Anyone who has been reading this blog or otherwise paying attention for the past few years knows what a Sisyphean task it has been getting any meaningful noise relief from O’Hare International Airport, especially since the $8 billion O’Hare Modernization Program (“OMP”) was adopted.

The airlines, the Federal Aviation Administration, and congressmen and senators from around the nation were looking to reduce the air traffic bottleneck that O’Hare had become. Meanwhile, a virtually bankrupt City of Chicago became hell bent on building more runways and running as many flights in and out of O’Hare as possible, if only for the taxes and fees they could generate.

Lo and behold, last week we heard that O’Hare had wrestled the title of the country’s busiest airport away from its old nemesis, Atlanta’s Hartsfield.

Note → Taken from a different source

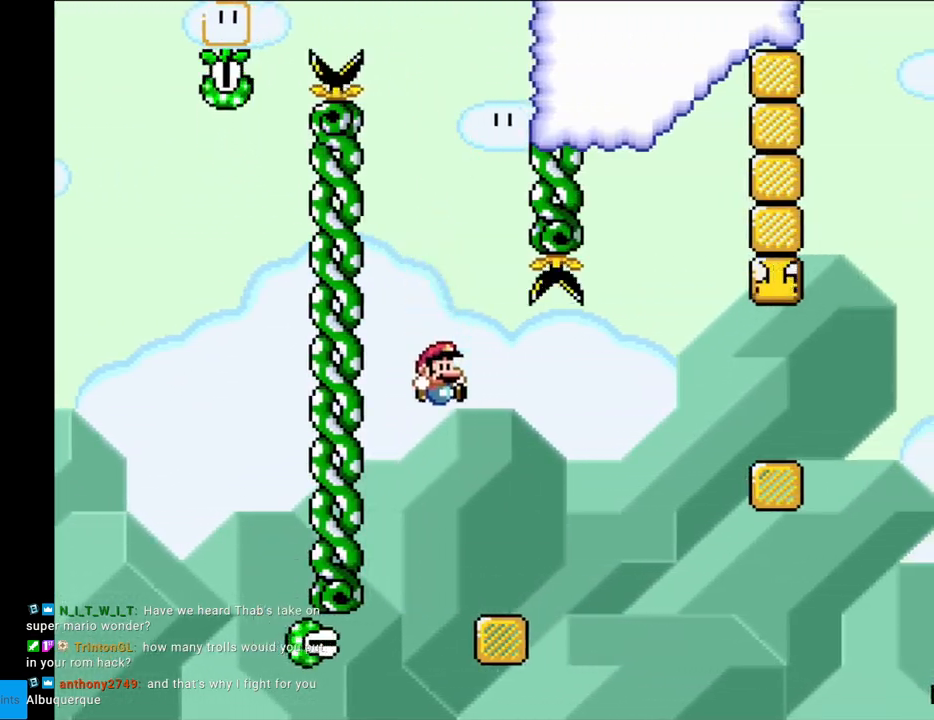
{"buttons": ["B", "Y", "DPAD_RIGHT"], "events": [[333, "B", "down"]]}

Add to that the seeming sabotage of Park Ridge’s efforts to alleviate the overhead traffic and noise by neighboring O’Hare Noise Compatibility Commission (“ONCC”) member communities like Arlington Heights – who feared that any gain in Park Ridge’s noise reduction efforts would result in increased noise for them – and the task of merely gaining approval of a Supplemental Environmental Impact Statement (“SEIS”) looked increasingly bleak.

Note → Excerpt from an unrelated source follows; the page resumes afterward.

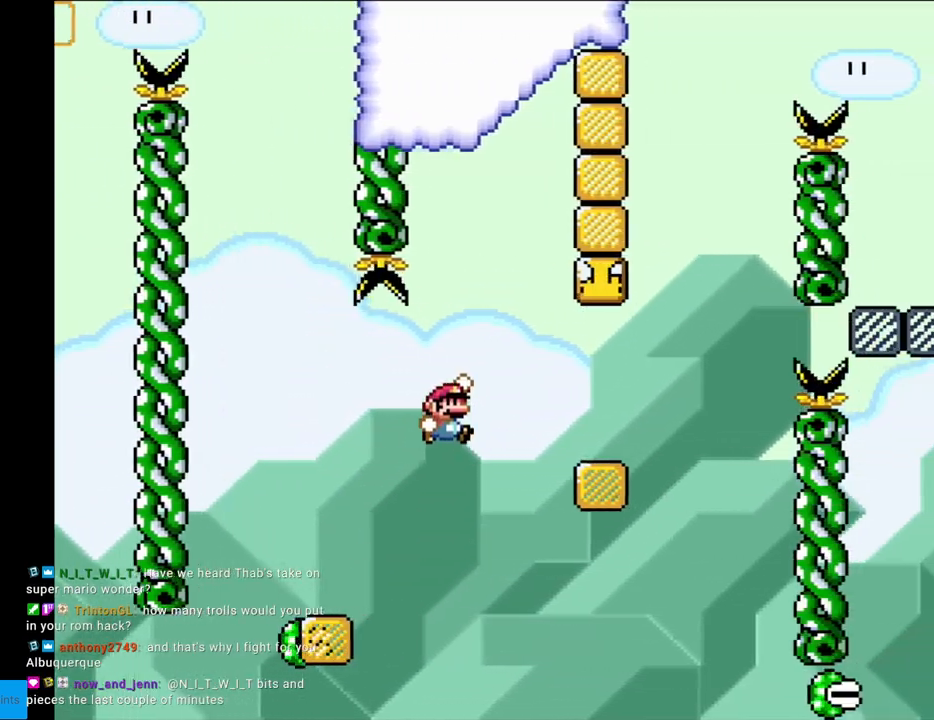
{"buttons": ["B", "Y"], "events": [[50, "B", "up"], [317, "DPAD_RIGHT", "up"], [367, "DPAD_LEFT", "down"], [383, "B", "down"], [483, "DPAD_LEFT", "up"]]}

So last week was quite a welcome development for Park Ridgians.

On Thursday, October 2, Illinois congressman Mike Quigley announced the formation of a “Quiet Skies Caucus” comprised of himself, fellow Illinois representative Tammy Duckworth, and 11 other U.S. House members from California, Florida, Massachusetts, Minnesota and New York.

Then on Friday, October 3, the ONCC voted to support Park Ridge’s request for the SEIS, with only three “no” votes: from Elmwood Park, Melrose Park and the City of Chicago.

But let’s not kid ourselves.

While the vote in support of the SEIS is an important step, the FAA is not bound to honor that vote. And even if it does, it could be years before any meaningful relief is provided – and that will most likely be in the form of a new noise contour map that would increase the number of homes and buildings entitled to soundproofing. And, if we’re lucky, it might also promote an increased implementation of the “Fly Quiet” program.

And you can bet Chicago will fight tooth and nail to keep O’Hare cranking at full capacity.  Because of the mess he inherited from Daley, Rahm needs every penny he can squeeze out of anything that moves…or sits still for too long.

Nevertheless, Mayor Dave Schmidt’s jaw-boning of the ONCC to vote in support of the SEIS is something. And it validates the decision of the City Council to look for political solutions to what is a political problem, rather than spend tens/hundreds of thousands of dollars on litigation with little-to-no chancce of gaining any better result.

Meanwhile, the best chance we have for noise relief continues to be the airlines’ modernization of their fleets by replacing the noisiest jets – currently the MD80s – with newer, quieter jets. Expediting those upgrades is where a caucus like the one Congressman Quigley helped form might be able to exert some influence that’s not in Park Ridge’s or any other community’s tool box.  But, once again, don’t expect that to happen overnight – if at all – because Chicago is too big to fail.  And so are the airlines, at least to those elected officials who count on them for campaign contributions and jobs in their districts.

We’ve still got a long way to go. But last week was easily the best one Park Ridge has had in years when it comes to dealing with O’Hare noise.

And it cost Park Ridge taxpayers next to nothing.